Given records below:

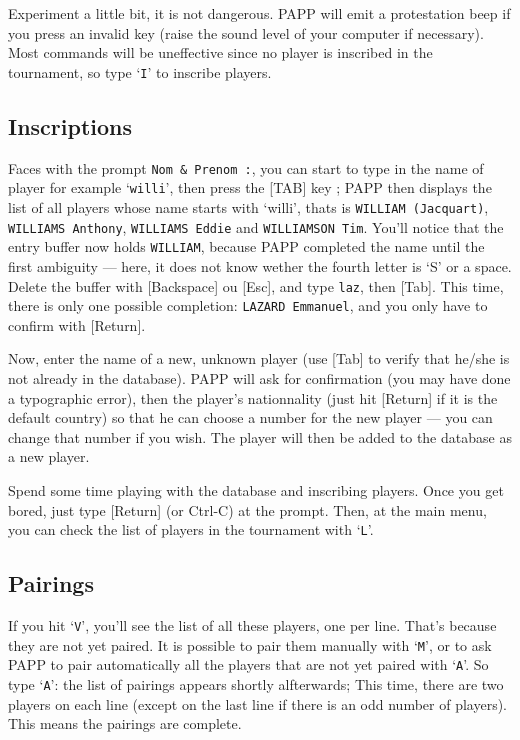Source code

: \documentclass[10pt]{article}
\begin{document}
	Experiment a little bit, it is not dangerous.  PAPP will emit a 
protestation beep if you press an invalid key (raise the sound level 
of your computer if necessary). Most commands will be uneffective 
since no player is inscribed in the tournament, so type `\verb|I|' to 
inscribe players.

\subsection{Inscriptions}

Faces with the prompt \verb|Nom & Prenom :|, you can start to type in the name of player for example `\verb|willi|', then press the [TAB] key ; PAPP then displays the list of all players whose name starts with  `willi', thats is \verb|WILLIAM (Jacquart)|, \verb|WILLIAMS Anthony|, \verb|WILLIAMS Eddie| and \verb|WILLIAMSON Tim|.  You'll notice that the entry buffer now holds \verb|WILLIAM|, because PAPP completed the name until the first ambiguity --- here, it does not know wether the fourth letter is `S' 
or a space.  Delete the buffer with [Backspace] ou [Esc], and type 
\verb|laz|, then [Tab].  This time, there is only one possible 
completion: \verb|LAZARD Emmanuel|, and you only have to confirm with 
[Return].

	Now, enter the name of a new, unknown player (use [Tab]
to verify that he/she is not already in the database).  PAPP will
ask for confirmation (you may have done a typographic error), then 
the player's nationnality (just hit [Return] if it is the default 
country) so that he can choose a number for the new player  --- you 
can change that number if you wish.  The player will then be added to 
the database as a new player.

Spend some time playing with the database and inscribing players.  
Once you get bored, just type [Return] (or Ctrl-C) at the prompt.  
Then, at the main menu, you can check the list of players in the 
tournament with `\verb|L|'.


\subsection{Pairings}

If you hit `\verb|V|', you'll see the list of all these players, one 
per line.  That's because they are not yet paired.  It is possible to 
pair them manually with `\verb|M|', or to ask PAPP to pair 
automatically all the players that are not yet paired with `\verb|A|'.  
So type `\verb|A|': the list of pairings appears shortly alfterwards; 
This time, there are two players on each line (except on the last line 
if there is an odd number of players).  This means the pairings are 
complete.
\end{document}
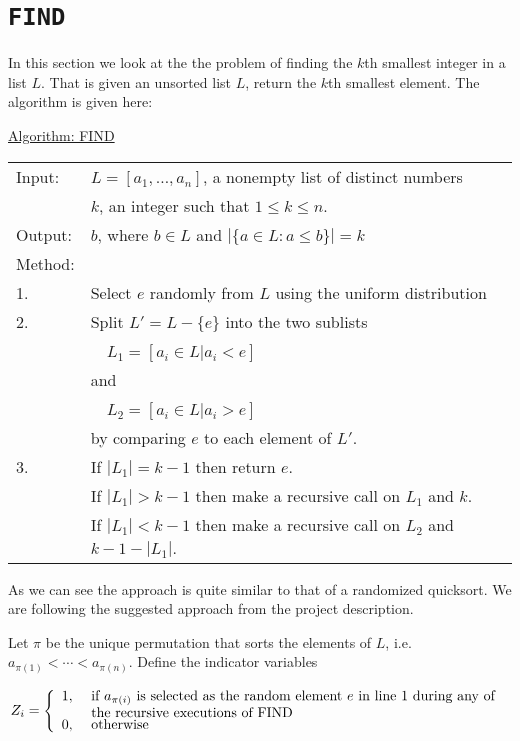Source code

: \documentclass[article,a4paper,oneside]{memoir}
\newcommand{\+}[1]{\ensuremath{\boldsymbol{#1}}}
\begin{document}
\chapter{\texttt{FIND}}
In this section we look at the the problem of finding the $k$th smallest integer in a list $L$. That is given an unsorted list $L$, return the $k$th smallest element.
The algorithm is given here:
\begin{center}\begin{minipage}{5in}
\underline{Algorithm: FIND}\\
\begin{tabular}{ll}
Input: & $L=[a_1,\ldots,a_n]$, a nonempty list of distinct numbers\\
& $k$, an integer such that $1\leq k\leq n$.\\ 
Output: & $b$, where $b\in L$ and $|\{a\in L:a\leq b\}|=k$\\
Method:\\
{\hfill}1. & Select $e$ randomly from $L$ using the uniform distribution\\
{\hfill}2. & Split $L'=L-\{e\}$ into the two sublists\\
& \ \ $L_1=[a_i\in L|a_i<e]$\\
& and\\
& \ \ $L_2=[a_i\in L|a_i>e]$\\
& by comparing $e$ to each element of $L'$.\\
{\hfill}3. & If $|L_1|=k-1$ then return $e$.\\
& If $|L_1|>k-1$ then make a recursive call on $L_1$ and $k$.\\
& \begin{minipage}{4in}
If $|L_1|<k-1$ then make a recursive call on $L_2$ and $k-1-|L_1|$.
\end{minipage}
\end{tabular}
\end{minipage}\end{center}
As we can see the approach is quite similar to that of a randomized quicksort.
We are following the suggested approach from the project description.
\par

Let $\pi$ be the unique permutation that sorts the elements of $L$,
i.e. $a_{\pi(1)}<\cdots <a_{\pi(n)}$.  Define the indicator variables

$$Z_{i}=\left\{\begin{array}{ll}
1, & \mbox{
\begin{minipage}[t]{4in}
  if $a_{\pi(i)}$ is selected as the random element $e$ in line 1
  during any of the recursive executions of FIND
\end{minipage}
}
\\
0, & \mbox{ otherwise}
\end{array}\right.$$
\end{document}

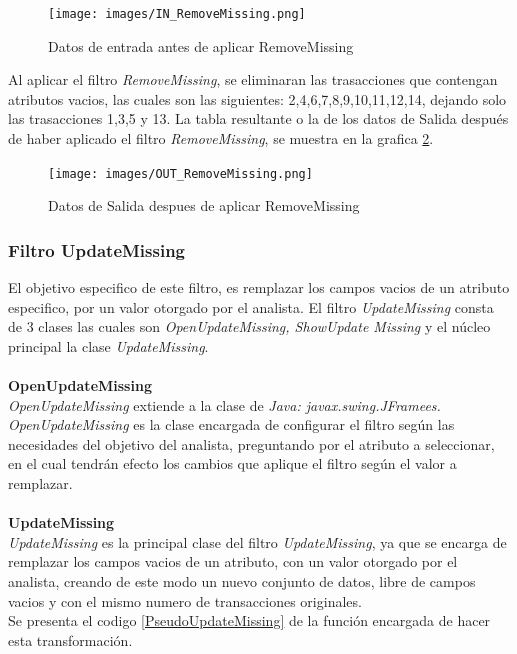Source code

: \begin{figure}[h]
\centering
\texttt{[image: images/IN\_RemoveMissing.png]}
\caption{Datos de entrada antes de aplicar RemoveMissing}
\label{IN_RemoveMissing}
\end{figure}

Al aplicar el filtro \textit{RemoveMissing}, se eliminaran las trasacciones que contengan atributos vacios, las cuales son las siguientes:  2,4,6,7,8,9,10,11,12,14, dejando solo las trasacciones 1,3,5 y 13. 
La tabla resultante o la de los datos de Salida despu\'es de haber aplicado el filtro \textit{RemoveMissing}, se muestra en la grafica \ref{OUT_RemoveMissing}.\\

\begin{figure}[h]
\centering
\texttt{[image: images/OUT\_RemoveMissing.png]}
\caption{Datos de Salida despues de aplicar RemoveMissing}
\label{OUT_RemoveMissing}
\end{figure}

\subsubsection{Filtro UpdateMissing}
El objetivo especifico de este filtro, es remplazar los campos vacios de un atributo especifico, por un valor otorgado por el analista.
El filtro \textit{UpdateMissing} consta de 3 clases las cuales son \textit{OpenUpdateMissing, ShowUpdate Missing} y el n\'ucleo principal la clase \textit{UpdateMissing}.\\ \\ 
\textbf{OpenUpdateMissing} \\ 
\textit{OpenUpdateMissing} extiende a la clase de \textit{Java: javax.swing.JFramees. OpenUpdateMissing} es la clase encargada de configurar el filtro seg\'un las necesidades del objetivo del analista, preguntando por el atributo a seleccionar, en el cual tendr\'an efecto los cambios que aplique el filtro seg\'un el valor a remplazar. \\ \\
\textbf{UpdateMissing} \\
\textit{UpdateMissing} es la principal clase del filtro \textit{UpdateMissing}, ya que se encarga de remplazar los campos vacios de un atributo, con un valor otorgado por el analista, creando de este modo un nuevo conjunto de datos, libre de campos vacios y con el mismo numero de transacciones originales. \\
Se presenta el codigo \ref{PseudoUpdateMissing} de la funci\'on encargada de hacer  esta transformaci\'on. \\ 

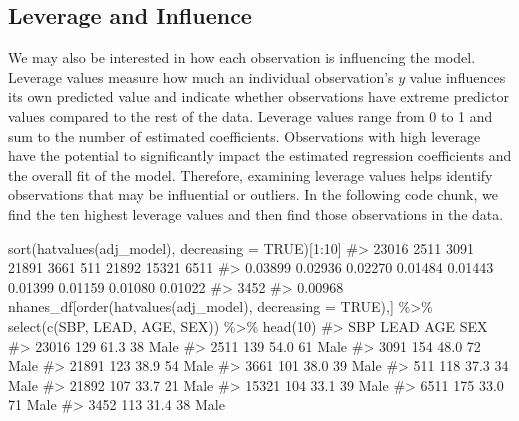 \documentclass[
  letterpaper,
]{latex/krantz}
\makeatletter
\newenvironment{Shaded}{\begin{snugshade}}{\end{snugshade}}
\newcommand{\AttributeTok}[1]{\textcolor[rgb]{0.40,0.45,0.13}{#1}}
\newcommand{\CommentTok}[1]{\textcolor[rgb]{0.37,0.37,0.37}{#1}}
\newcommand{\ConstantTok}[1]{\textcolor[rgb]{0.56,0.35,0.01}{#1}}
\newcommand{\DecValTok}[1]{\textcolor[rgb]{0.68,0.00,0.00}{#1}}
\newcommand{\FunctionTok}[1]{\textcolor[rgb]{0.28,0.35,0.67}{#1}}
\newcommand{\NormalTok}[1]{\textcolor[rgb]{0.00,0.23,0.31}{#1}}
\newcommand{\SpecialCharTok}[1]{\textcolor[rgb]{0.37,0.37,0.37}{#1}}
\newenvironment{kframe}{%
\medskip{}
\setlength{\fboxsep}{.8em}
 \def\at@end@of@kframe{}%
 \ifinner\ifhmode%
  \def\at@end@of@kframe{\end{minipage}}%
  \begin{minipage}{\columnwidth}%
 \fi\fi%
 \def\FrameCommand##1{\hskip\@totalleftmargin \hskip-\fboxsep
 \colorbox{shadecolor}{##1}\hskip-\fboxsep
     \hskip-\linewidth \hskip-\@totalleftmargin \hskip\columnwidth}%
 \MakeFramed {\advance\hsize-\width
   \@totalleftmargin\z@ \linewidth\hsize
   \@setminipage}}%
 {\par\unskip\endMakeFramed%
 \at@end@of@kframe}
\renewenvironment{Shaded}{\begin{kframe}}{\end{kframe}}
\makeatother
\begin{document}
\subsection{\texorpdfstring{Leverage and Influence
}{Leverage and Influence  }}\label{leverage-and-influence}

We may also be interested in how each observation is influencing the
model. Leverage values measure how much an individual observation's
\(y\) value influences its own predicted value and indicate whether
observations have extreme predictor values compared to the rest of the
data. Leverage values range from 0 to 1 and sum to the number of
estimated coefficients. Observations with high leverage have the
potential to significantly impact the estimated regression coefficients
and the overall fit of the model. Therefore, examining leverage values
helps identify observations that may be influential or outliers. In the
following code chunk, we find the ten highest leverage values and then
find those observations in the data.

\begin{Shaded}
\begin{Highlighting}[]
\FunctionTok{sort}\NormalTok{(}\FunctionTok{hatvalues}\NormalTok{(adj\_model), }\AttributeTok{decreasing =} \ConstantTok{TRUE}\NormalTok{)[}\DecValTok{1}\SpecialCharTok{:}\DecValTok{10}\NormalTok{]}
\CommentTok{\#\textgreater{}   23016    2511    3091   21891    3661     511   21892   15321    6511 }
\CommentTok{\#\textgreater{} 0.03899 0.02936 0.02270 0.01484 0.01443 0.01399 0.01159 0.01080 0.01022 }
\CommentTok{\#\textgreater{}    3452 }
\CommentTok{\#\textgreater{} 0.00968}
\NormalTok{nhanes\_df[}\FunctionTok{order}\NormalTok{(}\FunctionTok{hatvalues}\NormalTok{(adj\_model), }\AttributeTok{decreasing =} \ConstantTok{TRUE}\NormalTok{),] }\SpecialCharTok{\%\textgreater{}\%} 
  \FunctionTok{select}\NormalTok{(}\FunctionTok{c}\NormalTok{(SBP, LEAD, AGE, SEX)) }\SpecialCharTok{\%\textgreater{}\%} 
  \FunctionTok{head}\NormalTok{(}\DecValTok{10}\NormalTok{)}
\CommentTok{\#\textgreater{}       SBP LEAD AGE  SEX}
\CommentTok{\#\textgreater{} 23016 129 61.3  38 Male}
\CommentTok{\#\textgreater{} 2511  139 54.0  61 Male}
\CommentTok{\#\textgreater{} 3091  154 48.0  72 Male}
\CommentTok{\#\textgreater{} 21891 123 38.9  54 Male}
\CommentTok{\#\textgreater{} 3661  101 38.0  39 Male}
\CommentTok{\#\textgreater{} 511   118 37.3  34 Male}
\CommentTok{\#\textgreater{} 21892 107 33.7  21 Male}
\CommentTok{\#\textgreater{} 15321 104 33.1  39 Male}
\CommentTok{\#\textgreater{} 6511  175 33.0  71 Male}
\CommentTok{\#\textgreater{} 3452  113 31.4  38 Male}
\end{Highlighting}
\end{Shaded}
\end{document}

End of Given records.

• Task instructions: Each line of the records that contains the string "only" must be copied.

• Exercise answer:
\verb|laz|, then [Tab].  This time, there is only one possible 
completion: \verb|LAZARD Emmanuel|, and you only have to confirm with 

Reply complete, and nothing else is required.